赤い、あめ玉のようなそれに燕は首をかしげる。
「これ、なに?」
「ずっと一緒にいるためのおまじないだ」
「おまじない?」
「旭、ダメだってば! 燕、飲んじゃダメだ」
「でも……」
「いいよ。燕。飲んで」
目の前で言い争う俺と旭を見て、燕はオロオロしてはじめた。そして自分が持っている物が原因だと思ったのか、暁が止めるのも聞かず飲み込んだのだ。
次の瞬間、ふうわりと燕の胸元に光が宿る。
その光は徐々に収束していき、驚いた燕は襟元を寛げた。そこには花のつぼみのようなアザが一つ。
「この花が咲く頃に迎えに来る」
俺はそう約束をして、南雲家を去った。
***
東宮位が決まると、花姫が各家々から輿入れしてくる。
基本的には東宮と年の近い、宗家の姫が。いなければ分家から探してくることになるのだろう。
南雲宗家の一の姫。
俺が待ちわびた相手だ。
暁から、南雲家での燕の待遇があまり良くないことは聞いていた。だが東郷で引き取ろうにも、南雲の当主はそれを拒否したという。

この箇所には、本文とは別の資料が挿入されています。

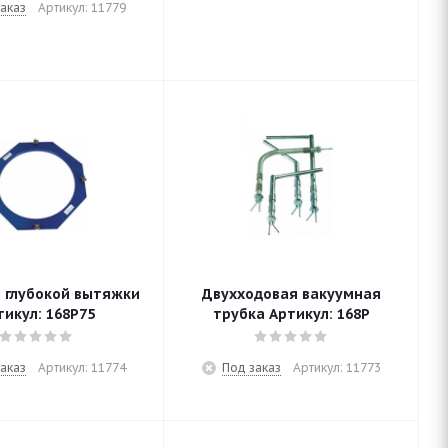
аказ
Артикул: 11779
 глубокой вытяжки
Двухходовая вакуумная
тикул: 168P75
трубка Артикул: 168P
аказ
Артикул: 11774
Под заказ
Артикул: 11773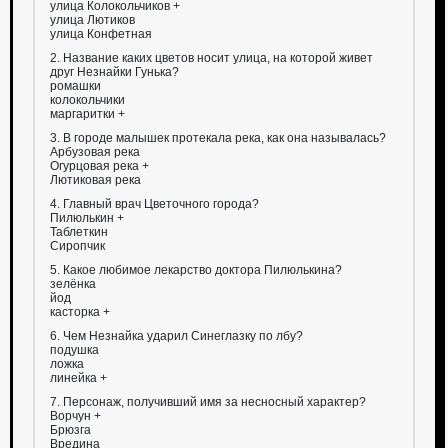
улица Колокольчиков +
улица Лютиков
улица Конфетная
2. Название каких цветов носит улица, на которой живет
друг Незнайки Гунька?
ромашки
колокольчики
маргаритки +
3. В городе малышек протекала река, как она называлась?
Арбузовая река
Огурцовая река +
Лютиковая река
4. Главный врач Цветочного города?
Пилюлькин +
Таблеткин
Сиропчик
5. Какое любимое лекарство доктора Пилюлькина?
зелёнка
йод
касторка +
6. Чем Незнайка ударил Синеглазку по лбу?
подушка
ложка
линейка +
7. Персонаж, получивший имя за несносный характер?
Ворчун +
Брюзга
Вредина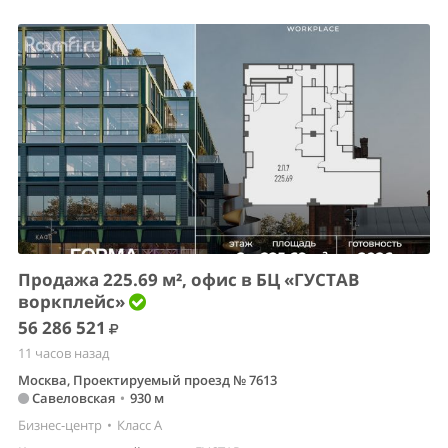
Продажа 225.69 м², офис в БЦ «ГУСТАВ
воркплейс»
56 286 521
11 часов назад
Москва, Проектируемый проезд № 7613
Савеловская
•
930 м
Бизнес-центр
•
Класс A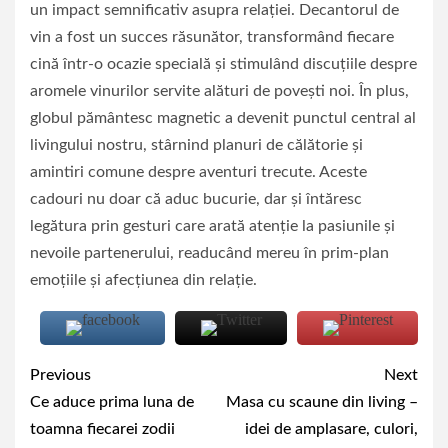
un impact semnificativ asupra relației. Decantorul de
vin a fost un succes răsunător, transformând fiecare
cină într-o ocazie specială și stimulând discuțiile despre
aromele vinurilor servite alături de povești noi. În plus,
globul pământesc magnetic a devenit punctul central al
livingului nostru, stârnind planuri de călătorie și
amintiri comune despre aventuri trecute. Aceste
cadouri nu doar că aduc bucurie, dar și întăresc
legătura prin gesturi care arată atenție la pasiunile și
nevoile partenerului, readucând mereu în prim-plan
emoțiile și afecțiunea din relație.
Continue
Previous
Next
Reading
Ce aduce prima luna de
Masa cu scaune din living –
toamna fiecarei zodii
idei de amplasare, culori,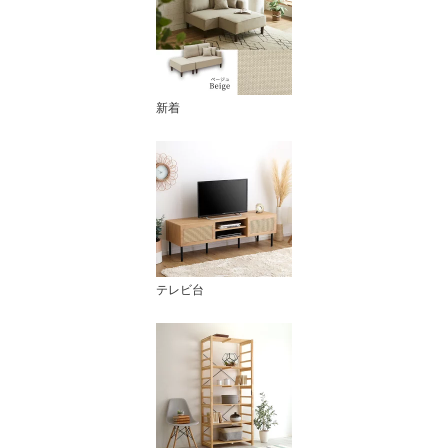
新着
テレビ台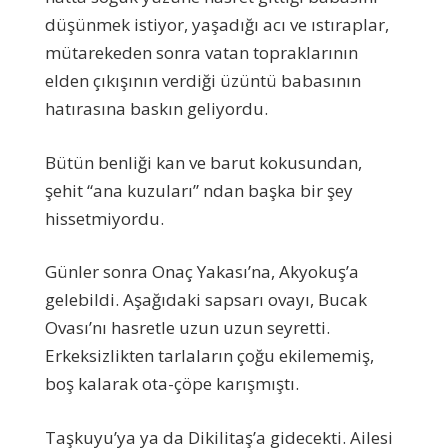
düşünmek istiyor, yaşadığı acı ve ıstıraplar,
mütarekeden sonra vatan topraklarının
elden çıkışının verdiği üzüntü babasının
hatırasına baskın geliyordu.
Bütün benliği kan ve barut kokusundan,
şehit “ana kuzuları” ndan başka bir şey
hissetmiyordu.
Günler sonra Onaç Yakası’na, Akyokuş’a
gelebildi. Aşağıdaki sapsarı ovayı, Bucak
Ovası’nı hasretle uzun uzun seyretti.
Erkeksizlikten tarlaların çoğu ekilememiş,
boş kalarak ota-çöpe karışmıştı.
Taşkuyu’ya ya da Dikilitaş’a gidecekti. Ailesi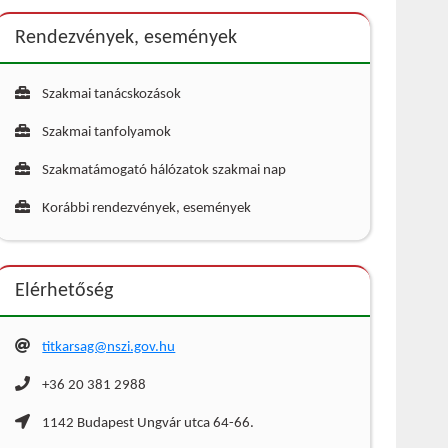
Rendezvények, események
Szakmai tanácskozások
Szakmai tanfolyamok
Szakmatámogató hálózatok szakmai nap
Korábbi rendezvények, események
Elérhetőség
titkarsag@nszi.gov.hu
+36 20 381 2988
1142 Budapest Ungvár utca 64-66.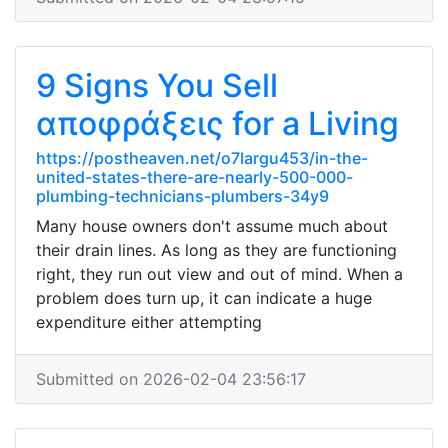
9 Signs You Sell
αποφράξεις for a Living
https://postheaven.net/o7largu453/in-the-
united-states-there-are-nearly-500-000-
plumbing-technicians-plumbers-34y9
Many house owners don't assume much about
their drain lines. As long as they are functioning
right, they run out view and out of mind. When a
problem does turn up, it can indicate a huge
expenditure either attempting
Submitted on 2026-02-04 23:56:17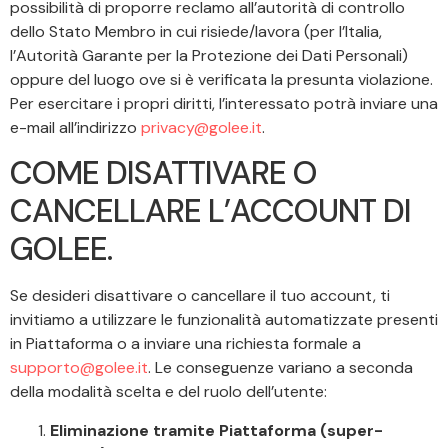
possibilità di proporre reclamo all’autorità di controllo
dello Stato Membro in cui risiede/lavora (per l’Italia,
l’Autorità Garante per la Protezione dei Dati Personali)
oppure del luogo ove si è verificata la presunta violazione.
Per esercitare i propri diritti, l’interessato potrà inviare una
e-mail all’indirizzo
privacy@golee.it
.
COME DISATTIVARE O
CANCELLARE L’ACCOUNT DI
GOLEE.
Se desideri disattivare o cancellare il tuo account, ti
invitiamo a utilizzare le funzionalità automatizzate presenti
in Piattaforma o a inviare una richiesta formale a
supporto@golee.it
. Le conseguenze variano a seconda
della modalità scelta e del ruolo dell’utente:
Eliminazione tramite Piattaforma (super-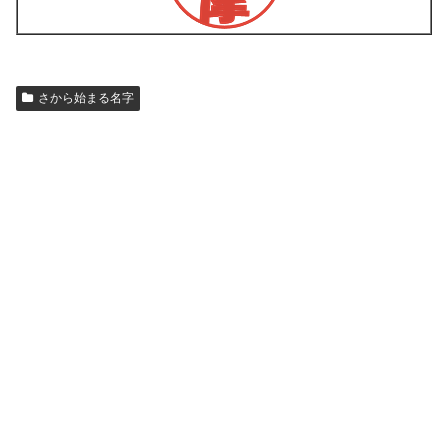
さから始まる名字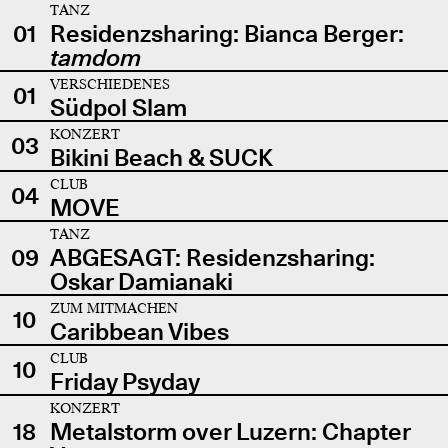
TANZ
01
Residenzsharing: Bianca Berger:
tamdom
VERSCHIEDENES
01
Südpol Slam
KONZERT
03
Bikini Beach & SUCK
CLUB
04
MOVE
TANZ
09
ABGESAGT: Residenzsharing:
Oskar Damianaki
ZUM MITMACHEN
10
Caribbean Vibes
CLUB
10
Friday Psyday
KONZERT
18
Metalstorm over Luzern: Chapter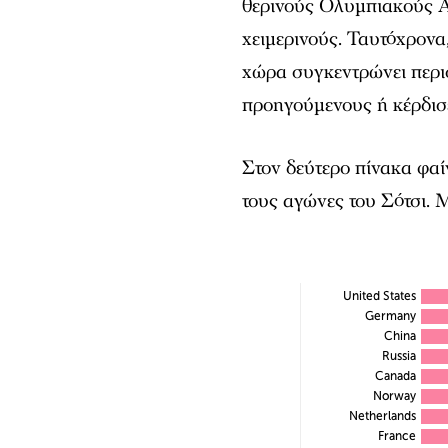
θερινούς Ολυμπιακούς Α
χειμερινούς. Ταυτόχρονα
χώρα συγκεντρώνει περι
προηγούμενους ή κέρδισ
Στον δεύτερο πίνακα φαί
τους αγώνες του Σότσι.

側室に好きかってさせているくせに、なんとも役に立たない当主だ。
そう腹立たしく思えども、俺の名を使って引き寄せるわけにもいかない。それはきっと側室の怒りを買い、燕の身に危険が迫るからだ。
ああ、ようやく、ようやく会える!
香しい花の香りを――――
南雲の姫が入る睡蓮宮。そこに先触れをだす。
南雲の当主には一の姫を、と言付けておいた。花姫として寵愛されるのであれば、正室の子であっても構わないはず。
「……お久しぶりでございます。若宮様、いいえ東宮様」
そういって俺の前に現れたのは、燕ではなかった。
「南雲千夏、俺は南雲家当主に一の姫を……と伝えたはずだが?」
「まあ、嬉しい。わたくしのことをそれほど望んでいただけたなんて」
「望んだのはお前じゃない。燕だ!」
「おかしなことを仰いますのね? 我が家に、燕というモノはおりませぬ」
南雲千夏は朱に塗った唇をニィとつり上げてみせた。